==== Data to process ====
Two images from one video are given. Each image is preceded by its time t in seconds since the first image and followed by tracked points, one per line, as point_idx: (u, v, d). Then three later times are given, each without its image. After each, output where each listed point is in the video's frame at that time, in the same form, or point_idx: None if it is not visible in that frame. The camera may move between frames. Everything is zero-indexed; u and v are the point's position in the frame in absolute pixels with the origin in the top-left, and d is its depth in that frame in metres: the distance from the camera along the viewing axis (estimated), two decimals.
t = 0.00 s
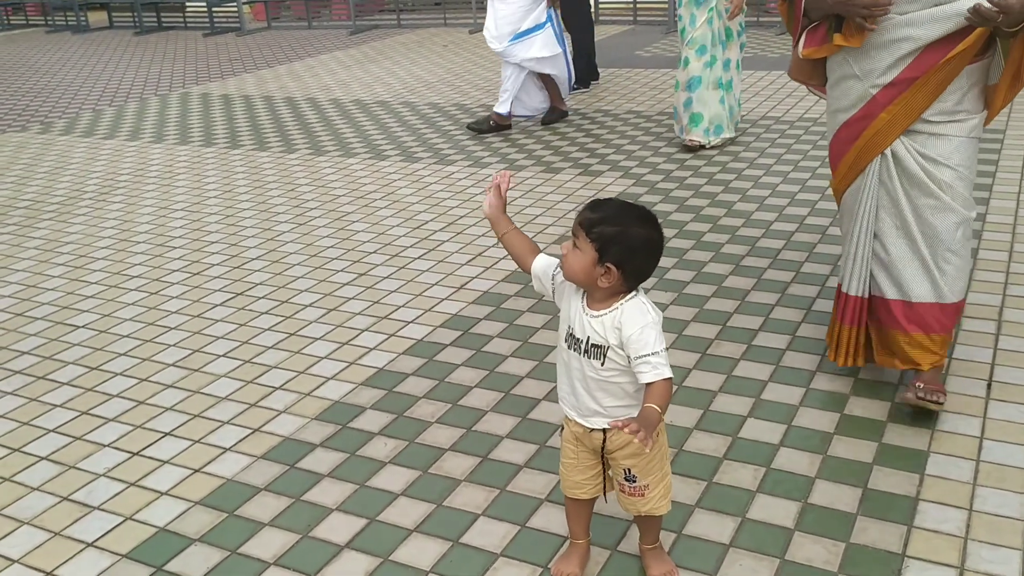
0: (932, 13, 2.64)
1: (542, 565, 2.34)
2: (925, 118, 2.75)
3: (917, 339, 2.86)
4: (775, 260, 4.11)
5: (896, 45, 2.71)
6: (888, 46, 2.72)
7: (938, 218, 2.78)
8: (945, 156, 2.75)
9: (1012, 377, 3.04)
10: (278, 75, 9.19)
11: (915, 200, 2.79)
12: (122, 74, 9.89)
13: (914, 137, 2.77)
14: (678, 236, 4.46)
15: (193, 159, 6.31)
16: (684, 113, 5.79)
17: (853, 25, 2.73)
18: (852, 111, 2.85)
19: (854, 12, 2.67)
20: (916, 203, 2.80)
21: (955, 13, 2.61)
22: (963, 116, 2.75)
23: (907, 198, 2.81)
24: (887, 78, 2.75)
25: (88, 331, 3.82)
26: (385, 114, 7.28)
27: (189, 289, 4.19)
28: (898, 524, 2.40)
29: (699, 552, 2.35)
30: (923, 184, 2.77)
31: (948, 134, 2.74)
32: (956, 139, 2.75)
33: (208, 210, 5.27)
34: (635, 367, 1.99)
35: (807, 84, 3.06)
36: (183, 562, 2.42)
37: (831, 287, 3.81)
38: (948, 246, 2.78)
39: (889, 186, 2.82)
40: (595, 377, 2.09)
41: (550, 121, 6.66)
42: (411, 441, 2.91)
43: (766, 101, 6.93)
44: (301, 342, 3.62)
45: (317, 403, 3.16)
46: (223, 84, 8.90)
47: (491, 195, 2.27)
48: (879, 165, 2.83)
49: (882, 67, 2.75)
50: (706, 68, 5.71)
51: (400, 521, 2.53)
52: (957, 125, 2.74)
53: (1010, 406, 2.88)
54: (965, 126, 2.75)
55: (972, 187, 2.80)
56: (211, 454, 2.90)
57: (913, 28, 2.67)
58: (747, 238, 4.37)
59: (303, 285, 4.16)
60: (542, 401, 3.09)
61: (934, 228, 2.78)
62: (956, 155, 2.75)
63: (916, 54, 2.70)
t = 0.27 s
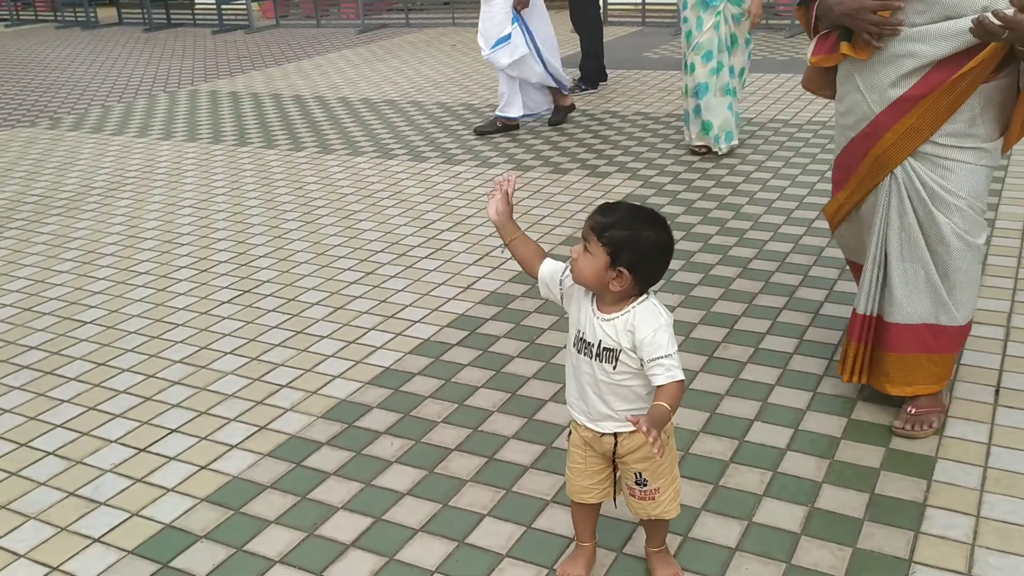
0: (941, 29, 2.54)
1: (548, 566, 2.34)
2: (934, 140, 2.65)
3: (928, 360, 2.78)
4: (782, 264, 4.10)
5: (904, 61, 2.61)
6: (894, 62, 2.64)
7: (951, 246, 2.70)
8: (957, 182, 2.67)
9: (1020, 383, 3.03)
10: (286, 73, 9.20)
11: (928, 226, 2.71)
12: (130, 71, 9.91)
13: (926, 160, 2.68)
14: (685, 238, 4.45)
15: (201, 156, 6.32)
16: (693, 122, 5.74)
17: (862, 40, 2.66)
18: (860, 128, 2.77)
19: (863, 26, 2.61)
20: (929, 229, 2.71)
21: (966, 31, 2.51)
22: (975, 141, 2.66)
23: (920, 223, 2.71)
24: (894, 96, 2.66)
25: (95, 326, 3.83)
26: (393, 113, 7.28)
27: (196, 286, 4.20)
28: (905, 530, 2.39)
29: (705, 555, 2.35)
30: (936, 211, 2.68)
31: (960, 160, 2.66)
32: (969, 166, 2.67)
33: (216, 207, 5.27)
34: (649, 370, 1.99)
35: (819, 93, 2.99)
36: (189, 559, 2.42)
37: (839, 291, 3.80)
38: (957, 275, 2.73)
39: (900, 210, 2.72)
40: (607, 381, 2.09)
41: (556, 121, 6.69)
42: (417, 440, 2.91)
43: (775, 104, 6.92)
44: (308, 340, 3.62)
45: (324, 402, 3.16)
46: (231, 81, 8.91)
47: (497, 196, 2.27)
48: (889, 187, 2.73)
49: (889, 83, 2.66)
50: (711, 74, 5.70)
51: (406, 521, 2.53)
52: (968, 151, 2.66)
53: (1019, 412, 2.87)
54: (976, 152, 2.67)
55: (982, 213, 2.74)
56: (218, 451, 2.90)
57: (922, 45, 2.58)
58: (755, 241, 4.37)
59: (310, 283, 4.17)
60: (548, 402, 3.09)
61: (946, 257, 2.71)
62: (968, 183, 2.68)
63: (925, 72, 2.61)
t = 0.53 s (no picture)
0: (934, 45, 2.40)
1: (553, 567, 2.33)
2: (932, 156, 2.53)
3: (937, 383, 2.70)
4: (789, 267, 4.09)
5: (895, 77, 2.48)
6: (889, 78, 2.50)
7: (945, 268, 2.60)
8: (956, 202, 2.56)
9: None
10: (294, 71, 9.21)
11: (922, 247, 2.60)
12: (138, 68, 9.93)
13: (922, 179, 2.56)
14: (692, 240, 4.45)
15: (209, 153, 6.33)
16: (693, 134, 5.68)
17: (856, 59, 2.57)
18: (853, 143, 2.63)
19: (856, 46, 2.51)
20: (924, 250, 2.61)
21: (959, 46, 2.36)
22: (979, 159, 2.53)
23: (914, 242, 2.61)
24: (886, 111, 2.53)
25: (102, 323, 3.83)
26: (400, 112, 7.29)
27: (203, 284, 4.20)
28: (911, 535, 2.38)
29: (710, 558, 2.34)
30: (932, 232, 2.57)
31: (962, 179, 2.54)
32: (971, 185, 2.54)
33: (223, 205, 5.28)
34: (653, 375, 1.99)
35: (824, 105, 2.84)
36: (194, 556, 2.42)
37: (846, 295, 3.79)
38: (954, 300, 2.61)
39: (892, 228, 2.61)
40: (612, 385, 2.08)
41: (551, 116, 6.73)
42: (422, 440, 2.91)
43: (783, 106, 6.91)
44: (313, 338, 3.62)
45: (329, 401, 3.16)
46: (238, 79, 8.92)
47: (496, 201, 2.26)
48: (880, 205, 2.60)
49: (881, 99, 2.53)
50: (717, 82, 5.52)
51: (411, 520, 2.53)
52: (971, 170, 2.53)
53: None
54: (982, 171, 2.54)
55: (988, 234, 2.62)
56: (223, 448, 2.91)
57: (914, 62, 2.44)
58: (762, 244, 4.36)
59: (316, 282, 4.17)
60: (554, 403, 3.09)
61: (940, 279, 2.61)
62: (969, 203, 2.56)
63: (919, 88, 2.46)
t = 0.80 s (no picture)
0: (894, 54, 2.26)
1: (555, 568, 2.33)
2: (903, 172, 2.38)
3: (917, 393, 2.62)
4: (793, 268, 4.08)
5: (855, 89, 2.33)
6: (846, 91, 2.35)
7: (912, 293, 2.49)
8: (925, 223, 2.43)
9: None
10: (297, 71, 9.21)
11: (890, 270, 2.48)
12: (141, 67, 9.93)
13: (893, 198, 2.42)
14: (695, 241, 4.44)
15: (212, 153, 6.33)
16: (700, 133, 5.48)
17: (814, 71, 2.40)
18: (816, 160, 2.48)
19: (814, 58, 2.36)
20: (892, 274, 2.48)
21: (921, 55, 2.22)
22: (948, 176, 2.40)
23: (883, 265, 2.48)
24: (848, 127, 2.37)
25: (104, 322, 3.84)
26: (403, 112, 7.29)
27: (206, 284, 4.20)
28: (915, 537, 2.38)
29: (713, 559, 2.34)
30: (899, 256, 2.45)
31: (931, 199, 2.40)
32: (940, 204, 2.42)
33: (226, 205, 5.28)
34: (652, 380, 1.98)
35: (785, 126, 2.69)
36: (197, 556, 2.42)
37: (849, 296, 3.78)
38: (924, 323, 2.52)
39: (861, 253, 2.46)
40: (612, 388, 2.08)
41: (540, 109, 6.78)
42: (425, 440, 2.91)
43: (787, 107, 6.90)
44: (316, 338, 3.62)
45: (332, 401, 3.16)
46: (241, 79, 8.93)
47: (501, 199, 2.26)
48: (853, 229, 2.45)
49: (841, 115, 2.37)
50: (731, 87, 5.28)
51: (413, 521, 2.53)
52: (940, 187, 2.40)
53: None
54: (951, 188, 2.41)
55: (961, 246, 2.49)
56: (226, 448, 2.91)
57: (875, 73, 2.29)
58: (766, 245, 4.35)
59: (319, 282, 4.17)
60: (557, 404, 3.08)
61: (908, 305, 2.50)
62: (938, 222, 2.43)
63: (881, 100, 2.32)
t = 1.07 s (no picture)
0: (853, 59, 2.24)
1: (555, 570, 2.32)
2: (858, 175, 2.34)
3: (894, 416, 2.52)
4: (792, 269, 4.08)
5: (814, 95, 2.32)
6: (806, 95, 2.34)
7: (869, 302, 2.39)
8: (880, 228, 2.36)
9: None
10: (297, 72, 9.21)
11: (843, 281, 2.41)
12: (141, 68, 9.93)
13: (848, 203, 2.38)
14: (695, 242, 4.44)
15: (212, 154, 6.33)
16: (714, 143, 5.28)
17: (775, 75, 2.39)
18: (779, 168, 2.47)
19: (777, 65, 2.34)
20: (845, 284, 2.41)
21: (879, 60, 2.20)
22: (901, 178, 2.34)
23: (836, 276, 2.42)
24: (805, 132, 2.37)
25: (104, 323, 3.83)
26: (403, 113, 7.29)
27: (206, 285, 4.20)
28: (915, 539, 2.38)
29: (713, 561, 2.34)
30: (853, 264, 2.38)
31: (883, 201, 2.35)
32: (894, 207, 2.35)
33: (226, 206, 5.28)
34: (652, 379, 1.98)
35: (755, 131, 2.65)
36: (197, 558, 2.42)
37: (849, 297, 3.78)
38: (885, 334, 2.41)
39: (813, 260, 2.42)
40: (610, 388, 2.07)
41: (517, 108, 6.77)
42: (425, 442, 2.90)
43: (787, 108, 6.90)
44: (316, 339, 3.62)
45: (332, 402, 3.16)
46: (242, 79, 8.93)
47: (503, 198, 2.25)
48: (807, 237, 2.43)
49: (799, 119, 2.36)
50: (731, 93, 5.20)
51: (413, 523, 2.53)
52: (893, 188, 2.34)
53: None
54: (905, 190, 2.35)
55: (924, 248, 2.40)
56: (226, 449, 2.90)
57: (833, 77, 2.28)
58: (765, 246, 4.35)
59: (319, 283, 4.17)
60: (557, 405, 3.08)
61: (865, 314, 2.41)
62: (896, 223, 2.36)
63: (839, 105, 2.31)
====
Restate word for word each line from the top of the listing down to and including the line that holds "41: (550, 121, 6.66)". Drop any pictures.

Task output
Two images from one video are given. Each image is preceded by its time t in seconds since the first image and followed by tracked points, one per line, as point_idx: (u, v, d). Then three later times are given, each without its image. After each, output where each listed point is in the video's frame at that time, in the same form, or point_idx: None if it is not visible in that frame. The camera may move between frames. Everything is zero-indexed; u and v are the point's position in the frame in absolute pixels with the origin in the top-left, and d is its depth in that frame in metres: the distance from the camera along the viewing axis (estimated), two decimals.
t = 0.00 s
0: (932, 13, 2.64)
1: (542, 565, 2.34)
2: (925, 118, 2.75)
3: (917, 339, 2.86)
4: (775, 260, 4.11)
5: (896, 45, 2.71)
6: (888, 46, 2.72)
7: (938, 218, 2.78)
8: (945, 156, 2.75)
9: (1012, 377, 3.04)
10: (278, 75, 9.19)
11: (915, 200, 2.79)
12: (122, 74, 9.89)
13: (914, 137, 2.77)
14: (678, 236, 4.46)
15: (193, 159, 6.31)
16: (684, 113, 5.79)
17: (853, 25, 2.73)
18: (852, 111, 2.85)
19: (854, 12, 2.67)
20: (916, 203, 2.80)
21: (955, 13, 2.61)
22: (963, 116, 2.75)
23: (907, 198, 2.81)
24: (887, 78, 2.75)
25: (88, 331, 3.82)
26: (385, 114, 7.28)
27: (189, 289, 4.19)
28: (898, 524, 2.40)
29: (699, 552, 2.35)
30: (923, 184, 2.77)
31: (948, 134, 2.74)
32: (956, 139, 2.75)
33: (208, 210, 5.27)
34: (635, 367, 1.99)
35: (807, 84, 3.06)
36: (183, 562, 2.42)
37: (831, 287, 3.81)
38: (948, 246, 2.78)
39: (889, 186, 2.82)
40: (595, 377, 2.09)
41: (550, 121, 6.66)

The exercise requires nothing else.